Leo’s fervent words Ethne found, more and more, were no mere holiday strains of soothing or exciting music, but a clarion call making no uncertain sound, summoning for the perpetual battle with sloth and selfishness, with the paralysis of hopelessness or of lazy content, with sin and wrong within and without.
In the sonorous, sententious Latin, Leo’s strong words rang out, in the grand language of law and war which held its own so long in the Church, which at that time had been softened into none of its daughter-tongues, but stood, amidst the countless, shifting dialects of the barbarians, the one great language of law and literature, and of the Christian worship of the West. Leo himself knew no other; of Greek he was ignorant, or, at least, did not speak or write it. His letters had to be translated for the Eastern Church.
From Damaris Ethne began indeed to learn something of her native Greek, but as yet only as a beautiful foreign language.
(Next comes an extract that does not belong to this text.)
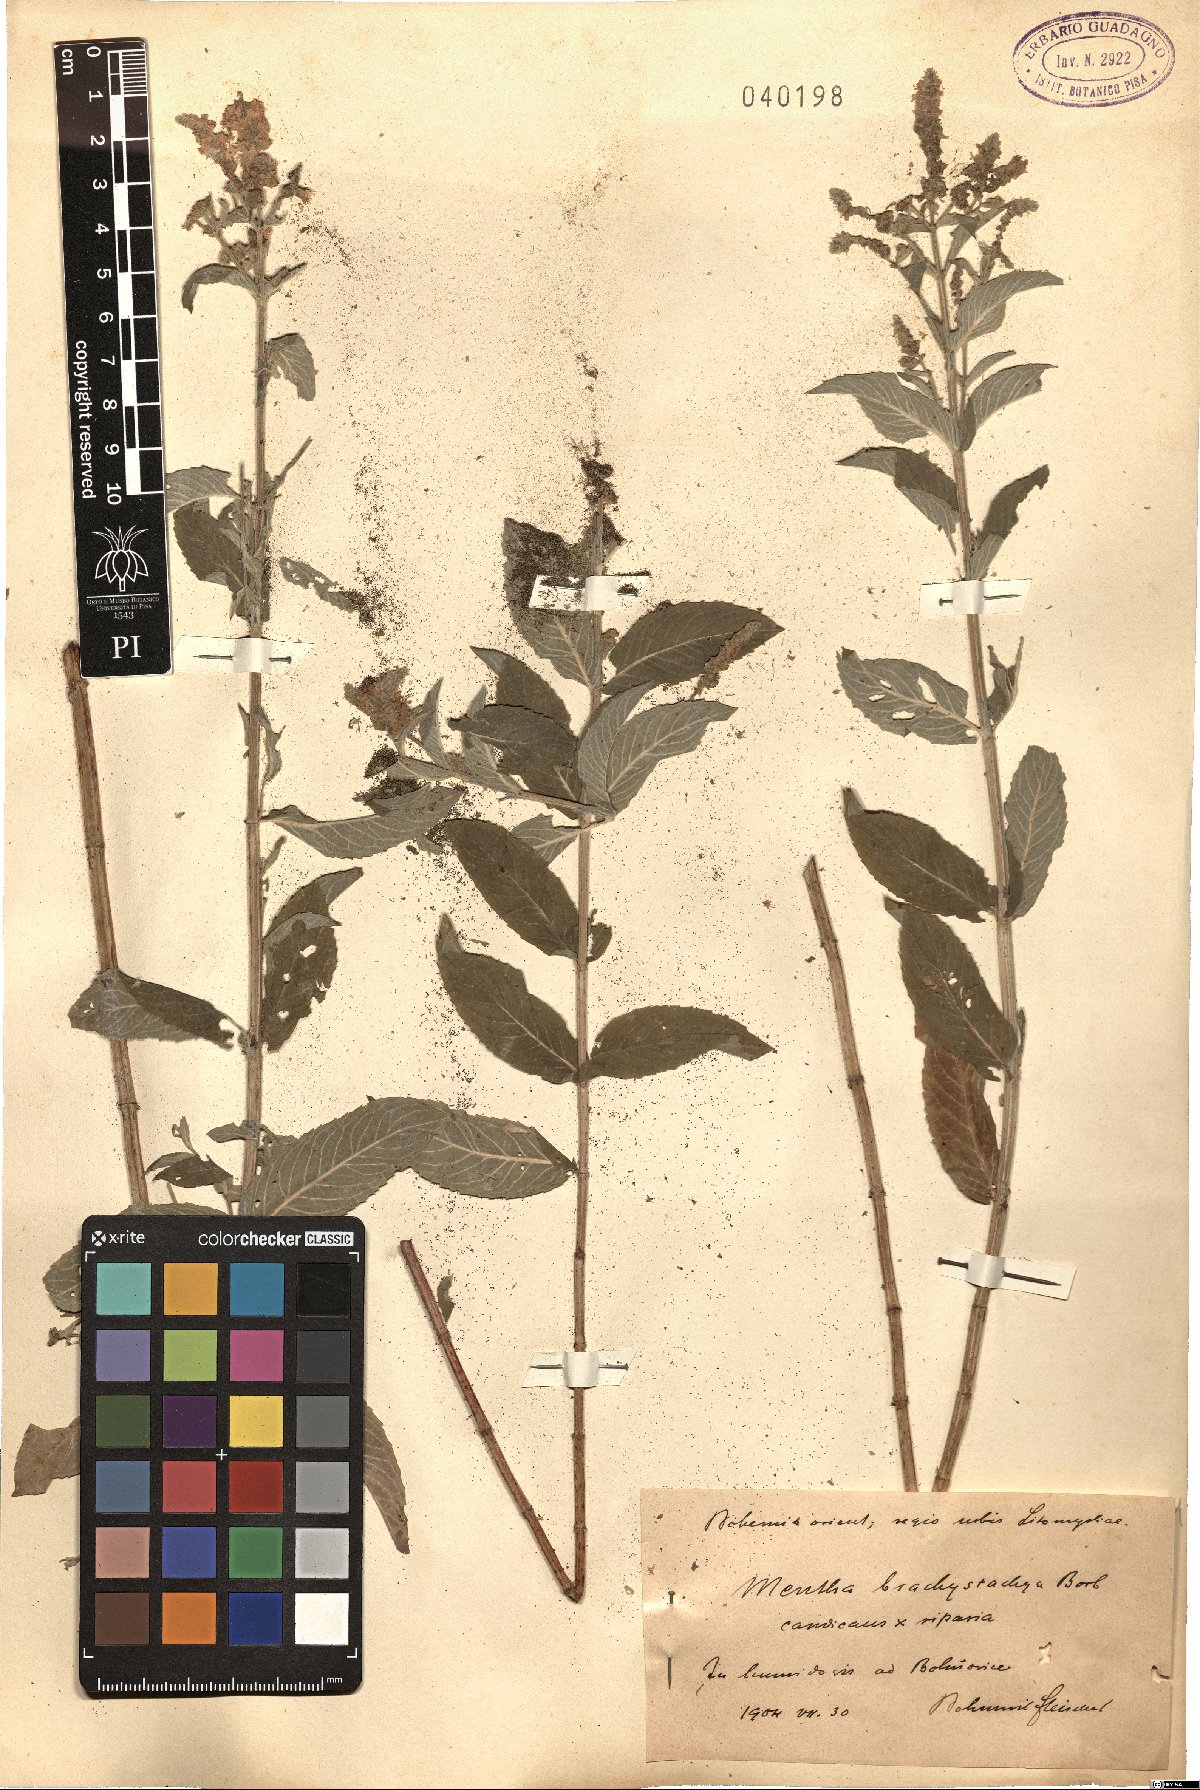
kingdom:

Latin was becoming to her familiar as a mother-tongue, and she listened enrapt as Leo spoke in the great basilicas words such as these: “Templum Dei sumus, si Spiritus Dei habitat in nobis. Plus est quod fidelis suo habet animo quam quod miratur cœlo”—words which gained a double significance and force, because, like so many of Leo’s utterances, they were watchwords, they were weapons used against a lingering paganism which made many turn in idolatrous worship towards the sun, on the very steps of the Christian basilica.